Exercise aim: Reproduce exactly the lines from the top of the records below through the line holding "6 | 18.83.090 |".

[Collected data]
★ ★ ★ ★ ★
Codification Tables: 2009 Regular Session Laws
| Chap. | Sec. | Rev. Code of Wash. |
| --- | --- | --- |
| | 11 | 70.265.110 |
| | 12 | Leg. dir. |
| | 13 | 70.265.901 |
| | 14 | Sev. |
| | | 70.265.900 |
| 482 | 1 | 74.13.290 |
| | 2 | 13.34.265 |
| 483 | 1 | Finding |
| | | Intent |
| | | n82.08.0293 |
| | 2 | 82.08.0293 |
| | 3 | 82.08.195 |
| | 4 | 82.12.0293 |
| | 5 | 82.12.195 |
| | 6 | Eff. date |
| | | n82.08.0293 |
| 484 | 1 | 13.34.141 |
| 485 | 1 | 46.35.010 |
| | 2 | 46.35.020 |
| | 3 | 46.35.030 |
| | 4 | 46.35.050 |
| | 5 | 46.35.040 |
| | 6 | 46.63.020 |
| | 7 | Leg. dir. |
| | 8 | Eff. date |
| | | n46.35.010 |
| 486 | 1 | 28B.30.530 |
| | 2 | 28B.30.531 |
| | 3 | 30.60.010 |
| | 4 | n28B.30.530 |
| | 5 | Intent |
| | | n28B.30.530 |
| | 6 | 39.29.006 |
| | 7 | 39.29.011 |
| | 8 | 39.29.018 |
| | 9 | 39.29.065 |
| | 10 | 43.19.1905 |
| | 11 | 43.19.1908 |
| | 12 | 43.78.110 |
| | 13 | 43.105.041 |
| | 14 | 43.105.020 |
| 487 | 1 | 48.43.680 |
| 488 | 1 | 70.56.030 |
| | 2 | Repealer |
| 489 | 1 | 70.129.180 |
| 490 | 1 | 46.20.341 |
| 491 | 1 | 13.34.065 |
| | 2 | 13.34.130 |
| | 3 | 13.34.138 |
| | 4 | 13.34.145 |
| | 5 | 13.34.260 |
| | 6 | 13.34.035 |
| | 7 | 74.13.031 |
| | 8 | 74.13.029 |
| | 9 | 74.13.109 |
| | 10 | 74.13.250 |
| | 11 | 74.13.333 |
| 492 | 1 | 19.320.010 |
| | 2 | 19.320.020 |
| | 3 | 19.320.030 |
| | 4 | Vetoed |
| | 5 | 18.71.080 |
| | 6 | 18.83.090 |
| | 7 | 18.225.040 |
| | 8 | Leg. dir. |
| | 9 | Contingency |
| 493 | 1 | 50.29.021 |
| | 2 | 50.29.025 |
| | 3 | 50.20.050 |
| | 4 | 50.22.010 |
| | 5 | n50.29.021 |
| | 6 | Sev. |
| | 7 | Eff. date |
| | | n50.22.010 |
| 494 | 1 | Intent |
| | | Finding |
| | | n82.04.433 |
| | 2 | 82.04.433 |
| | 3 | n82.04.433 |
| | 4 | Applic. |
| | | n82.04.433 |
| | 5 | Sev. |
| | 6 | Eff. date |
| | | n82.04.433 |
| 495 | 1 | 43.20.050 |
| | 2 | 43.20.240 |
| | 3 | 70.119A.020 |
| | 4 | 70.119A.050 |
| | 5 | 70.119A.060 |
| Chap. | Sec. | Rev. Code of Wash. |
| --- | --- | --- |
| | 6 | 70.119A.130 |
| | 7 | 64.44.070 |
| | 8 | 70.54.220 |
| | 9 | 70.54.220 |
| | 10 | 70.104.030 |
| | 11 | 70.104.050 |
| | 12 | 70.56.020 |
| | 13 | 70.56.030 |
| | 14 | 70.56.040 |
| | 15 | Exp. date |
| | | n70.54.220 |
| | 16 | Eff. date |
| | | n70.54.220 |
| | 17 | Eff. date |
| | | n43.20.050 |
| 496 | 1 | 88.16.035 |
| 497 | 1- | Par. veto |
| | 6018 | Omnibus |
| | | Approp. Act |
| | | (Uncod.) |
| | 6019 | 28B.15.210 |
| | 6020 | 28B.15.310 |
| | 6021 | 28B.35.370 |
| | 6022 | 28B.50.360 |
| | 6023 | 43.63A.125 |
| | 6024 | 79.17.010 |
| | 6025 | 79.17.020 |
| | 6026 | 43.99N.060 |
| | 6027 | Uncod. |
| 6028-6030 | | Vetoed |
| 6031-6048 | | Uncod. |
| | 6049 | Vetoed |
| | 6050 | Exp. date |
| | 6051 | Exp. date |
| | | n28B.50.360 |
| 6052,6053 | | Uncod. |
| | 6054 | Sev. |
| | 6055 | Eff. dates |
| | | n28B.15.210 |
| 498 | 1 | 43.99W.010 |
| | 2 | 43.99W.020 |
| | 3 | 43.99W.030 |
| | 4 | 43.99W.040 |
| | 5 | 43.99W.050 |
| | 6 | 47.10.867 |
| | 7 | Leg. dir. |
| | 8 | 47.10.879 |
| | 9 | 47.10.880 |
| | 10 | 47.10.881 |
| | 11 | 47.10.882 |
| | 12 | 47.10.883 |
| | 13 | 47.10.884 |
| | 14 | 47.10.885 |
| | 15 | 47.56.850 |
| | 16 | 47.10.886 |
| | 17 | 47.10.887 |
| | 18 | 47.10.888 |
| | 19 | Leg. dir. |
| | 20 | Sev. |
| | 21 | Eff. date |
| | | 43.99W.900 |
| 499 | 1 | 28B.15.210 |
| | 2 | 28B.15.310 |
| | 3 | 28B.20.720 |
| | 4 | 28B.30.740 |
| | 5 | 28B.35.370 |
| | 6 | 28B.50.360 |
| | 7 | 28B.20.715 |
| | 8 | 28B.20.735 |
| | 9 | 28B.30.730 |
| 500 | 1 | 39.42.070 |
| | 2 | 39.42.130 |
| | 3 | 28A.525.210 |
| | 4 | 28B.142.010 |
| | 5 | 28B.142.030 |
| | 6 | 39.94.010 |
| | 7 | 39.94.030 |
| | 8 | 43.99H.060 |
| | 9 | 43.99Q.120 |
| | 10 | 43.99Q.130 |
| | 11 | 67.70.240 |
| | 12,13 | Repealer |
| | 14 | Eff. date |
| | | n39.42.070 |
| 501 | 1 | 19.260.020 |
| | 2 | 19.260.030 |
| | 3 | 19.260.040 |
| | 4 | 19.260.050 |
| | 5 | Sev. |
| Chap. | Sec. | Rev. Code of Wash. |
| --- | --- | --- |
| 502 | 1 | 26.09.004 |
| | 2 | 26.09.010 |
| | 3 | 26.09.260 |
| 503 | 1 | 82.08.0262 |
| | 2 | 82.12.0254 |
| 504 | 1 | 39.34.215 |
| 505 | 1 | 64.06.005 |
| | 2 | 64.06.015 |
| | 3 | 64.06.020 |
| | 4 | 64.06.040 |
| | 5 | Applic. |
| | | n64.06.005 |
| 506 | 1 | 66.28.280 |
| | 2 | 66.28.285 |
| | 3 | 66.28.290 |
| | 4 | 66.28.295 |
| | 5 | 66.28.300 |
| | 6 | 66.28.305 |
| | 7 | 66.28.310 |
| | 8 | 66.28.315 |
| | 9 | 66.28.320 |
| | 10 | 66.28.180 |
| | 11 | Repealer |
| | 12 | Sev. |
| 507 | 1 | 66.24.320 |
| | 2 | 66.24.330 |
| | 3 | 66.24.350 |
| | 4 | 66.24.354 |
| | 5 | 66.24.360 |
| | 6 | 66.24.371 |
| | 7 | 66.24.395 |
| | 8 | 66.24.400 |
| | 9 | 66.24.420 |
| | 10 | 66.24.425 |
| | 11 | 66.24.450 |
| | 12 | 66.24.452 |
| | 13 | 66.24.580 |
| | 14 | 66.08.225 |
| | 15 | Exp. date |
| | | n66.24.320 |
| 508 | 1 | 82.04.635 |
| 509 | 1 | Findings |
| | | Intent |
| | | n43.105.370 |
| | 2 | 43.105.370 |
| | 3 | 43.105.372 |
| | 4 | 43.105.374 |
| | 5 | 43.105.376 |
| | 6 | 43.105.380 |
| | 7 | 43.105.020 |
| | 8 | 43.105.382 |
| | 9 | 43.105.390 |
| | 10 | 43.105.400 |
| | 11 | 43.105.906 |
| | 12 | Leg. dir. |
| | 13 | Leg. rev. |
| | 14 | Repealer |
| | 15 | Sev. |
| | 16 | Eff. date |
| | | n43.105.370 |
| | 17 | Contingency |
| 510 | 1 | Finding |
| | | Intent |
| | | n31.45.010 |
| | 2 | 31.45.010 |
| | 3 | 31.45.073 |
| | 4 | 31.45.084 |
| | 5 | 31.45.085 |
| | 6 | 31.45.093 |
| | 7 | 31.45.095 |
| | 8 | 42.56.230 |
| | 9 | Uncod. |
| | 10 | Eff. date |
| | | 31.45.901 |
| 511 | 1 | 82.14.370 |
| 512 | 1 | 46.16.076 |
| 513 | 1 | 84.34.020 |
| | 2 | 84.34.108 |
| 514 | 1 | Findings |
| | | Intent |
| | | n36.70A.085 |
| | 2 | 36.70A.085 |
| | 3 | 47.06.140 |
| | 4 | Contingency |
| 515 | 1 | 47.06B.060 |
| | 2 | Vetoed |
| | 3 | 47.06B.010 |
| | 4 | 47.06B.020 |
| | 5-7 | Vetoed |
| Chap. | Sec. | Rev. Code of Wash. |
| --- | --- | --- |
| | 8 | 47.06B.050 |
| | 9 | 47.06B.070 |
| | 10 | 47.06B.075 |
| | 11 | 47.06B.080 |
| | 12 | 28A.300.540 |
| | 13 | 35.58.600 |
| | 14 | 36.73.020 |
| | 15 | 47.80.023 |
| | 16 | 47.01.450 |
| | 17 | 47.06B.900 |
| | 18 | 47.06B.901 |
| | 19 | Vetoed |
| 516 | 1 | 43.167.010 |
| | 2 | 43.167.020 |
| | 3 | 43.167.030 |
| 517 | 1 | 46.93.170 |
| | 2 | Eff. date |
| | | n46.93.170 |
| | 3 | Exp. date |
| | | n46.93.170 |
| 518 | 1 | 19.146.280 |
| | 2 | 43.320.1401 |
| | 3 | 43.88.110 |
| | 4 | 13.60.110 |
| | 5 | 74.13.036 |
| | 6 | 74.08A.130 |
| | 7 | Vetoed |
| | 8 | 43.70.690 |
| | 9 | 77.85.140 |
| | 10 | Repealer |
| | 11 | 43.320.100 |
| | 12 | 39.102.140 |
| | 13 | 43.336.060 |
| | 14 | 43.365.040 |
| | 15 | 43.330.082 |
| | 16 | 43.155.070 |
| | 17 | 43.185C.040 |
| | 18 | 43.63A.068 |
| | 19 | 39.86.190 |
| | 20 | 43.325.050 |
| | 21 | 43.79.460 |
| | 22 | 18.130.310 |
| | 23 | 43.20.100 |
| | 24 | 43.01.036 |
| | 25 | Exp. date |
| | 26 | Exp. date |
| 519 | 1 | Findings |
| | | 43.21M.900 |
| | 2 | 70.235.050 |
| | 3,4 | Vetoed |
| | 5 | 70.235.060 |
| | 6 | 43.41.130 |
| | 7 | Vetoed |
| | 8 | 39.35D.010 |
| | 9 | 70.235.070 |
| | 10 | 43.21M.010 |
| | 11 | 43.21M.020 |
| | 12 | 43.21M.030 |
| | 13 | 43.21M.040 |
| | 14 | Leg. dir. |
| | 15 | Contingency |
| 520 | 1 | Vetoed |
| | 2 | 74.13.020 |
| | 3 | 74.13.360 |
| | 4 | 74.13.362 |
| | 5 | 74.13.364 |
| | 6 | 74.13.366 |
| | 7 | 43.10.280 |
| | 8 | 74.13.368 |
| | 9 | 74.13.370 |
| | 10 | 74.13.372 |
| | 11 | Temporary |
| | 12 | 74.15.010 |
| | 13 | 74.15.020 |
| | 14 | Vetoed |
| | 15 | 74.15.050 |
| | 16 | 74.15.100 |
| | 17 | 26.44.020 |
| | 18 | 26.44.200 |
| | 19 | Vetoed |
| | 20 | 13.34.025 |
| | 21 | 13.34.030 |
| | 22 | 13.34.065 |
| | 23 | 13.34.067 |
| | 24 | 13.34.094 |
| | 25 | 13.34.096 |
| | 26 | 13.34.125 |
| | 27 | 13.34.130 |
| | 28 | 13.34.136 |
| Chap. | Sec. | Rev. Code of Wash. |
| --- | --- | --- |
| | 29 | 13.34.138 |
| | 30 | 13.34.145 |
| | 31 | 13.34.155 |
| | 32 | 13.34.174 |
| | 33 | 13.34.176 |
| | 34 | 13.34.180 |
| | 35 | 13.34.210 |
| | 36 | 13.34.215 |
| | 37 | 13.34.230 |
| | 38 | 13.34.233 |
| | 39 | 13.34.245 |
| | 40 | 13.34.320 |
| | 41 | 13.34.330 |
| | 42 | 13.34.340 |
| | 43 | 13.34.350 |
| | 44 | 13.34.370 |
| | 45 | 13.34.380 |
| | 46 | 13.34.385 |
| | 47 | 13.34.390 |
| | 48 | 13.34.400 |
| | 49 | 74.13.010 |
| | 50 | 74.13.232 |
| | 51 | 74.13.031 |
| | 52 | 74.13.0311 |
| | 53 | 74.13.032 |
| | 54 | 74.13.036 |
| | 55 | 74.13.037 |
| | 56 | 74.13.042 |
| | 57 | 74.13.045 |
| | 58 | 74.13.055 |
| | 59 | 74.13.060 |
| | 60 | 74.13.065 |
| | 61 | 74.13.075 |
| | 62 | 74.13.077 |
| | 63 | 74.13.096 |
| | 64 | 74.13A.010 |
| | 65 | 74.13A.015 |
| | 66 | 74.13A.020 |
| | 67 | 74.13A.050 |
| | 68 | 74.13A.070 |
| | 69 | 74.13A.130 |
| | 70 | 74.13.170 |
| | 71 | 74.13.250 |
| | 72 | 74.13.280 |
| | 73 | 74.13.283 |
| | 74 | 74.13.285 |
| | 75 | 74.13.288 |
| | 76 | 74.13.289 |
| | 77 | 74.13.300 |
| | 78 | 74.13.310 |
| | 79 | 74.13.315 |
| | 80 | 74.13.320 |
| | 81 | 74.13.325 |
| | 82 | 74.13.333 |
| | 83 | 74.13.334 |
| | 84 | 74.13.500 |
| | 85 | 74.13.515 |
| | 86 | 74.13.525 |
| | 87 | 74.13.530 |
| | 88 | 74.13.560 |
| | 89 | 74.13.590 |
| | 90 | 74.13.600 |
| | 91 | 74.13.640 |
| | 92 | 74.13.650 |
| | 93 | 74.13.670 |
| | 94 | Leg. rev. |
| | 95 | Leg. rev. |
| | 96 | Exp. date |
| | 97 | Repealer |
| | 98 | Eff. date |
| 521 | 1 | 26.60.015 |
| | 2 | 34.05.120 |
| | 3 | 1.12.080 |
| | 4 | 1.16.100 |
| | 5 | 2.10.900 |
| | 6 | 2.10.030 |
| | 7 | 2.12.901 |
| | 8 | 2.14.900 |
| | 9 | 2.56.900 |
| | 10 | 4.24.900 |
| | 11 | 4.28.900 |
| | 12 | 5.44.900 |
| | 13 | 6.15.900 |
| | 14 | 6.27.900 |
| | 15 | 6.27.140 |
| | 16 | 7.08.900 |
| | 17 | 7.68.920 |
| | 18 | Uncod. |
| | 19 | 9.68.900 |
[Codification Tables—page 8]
★ ★ ★ ★ ★
Written solution:
Codification Tables: 2009 Regular Session Laws
| Chap. | Sec. | Rev. Code of Wash. |
| --- | --- | --- |
| | 11 | 70.265.110 |
| | 12 | Leg. dir. |
| | 13 | 70.265.901 |
| | 14 | Sev. |
| | | 70.265.900 |
| 482 | 1 | 74.13.290 |
| | 2 | 13.34.265 |
| 483 | 1 | Finding |
| | | Intent |
| | | n82.08.0293 |
| | 2 | 82.08.0293 |
| | 3 | 82.08.195 |
| | 4 | 82.12.0293 |
| | 5 | 82.12.195 |
| | 6 | Eff. date |
| | | n82.08.0293 |
| 484 | 1 | 13.34.141 |
| 485 | 1 | 46.35.010 |
| | 2 | 46.35.020 |
| | 3 | 46.35.030 |
| | 4 | 46.35.050 |
| | 5 | 46.35.040 |
| | 6 | 46.63.020 |
| | 7 | Leg. dir. |
| | 8 | Eff. date |
| | | n46.35.010 |
| 486 | 1 | 28B.30.530 |
| | 2 | 28B.30.531 |
| | 3 | 30.60.010 |
| | 4 | n28B.30.530 |
| | 5 | Intent |
| | | n28B.30.530 |
| | 6 | 39.29.006 |
| | 7 | 39.29.011 |
| | 8 | 39.29.018 |
| | 9 | 39.29.065 |
| | 10 | 43.19.1905 |
| | 11 | 43.19.1908 |
| | 12 | 43.78.110 |
| | 13 | 43.105.041 |
| | 14 | 43.105.020 |
| 487 | 1 | 48.43.680 |
| 488 | 1 | 70.56.030 |
| | 2 | Repealer |
| 489 | 1 | 70.129.180 |
| 490 | 1 | 46.20.341 |
| 491 | 1 | 13.34.065 |
| | 2 | 13.34.130 |
| | 3 | 13.34.138 |
| | 4 | 13.34.145 |
| | 5 | 13.34.260 |
| | 6 | 13.34.035 |
| | 7 | 74.13.031 |
| | 8 | 74.13.029 |
| | 9 | 74.13.109 |
| | 10 | 74.13.250 |
| | 11 | 74.13.333 |
| 492 | 1 | 19.320.010 |
| | 2 | 19.320.020 |
| | 3 | 19.320.030 |
| | 4 | Vetoed |
| | 5 | 18.71.080 |
| | 6 | 18.83.090 |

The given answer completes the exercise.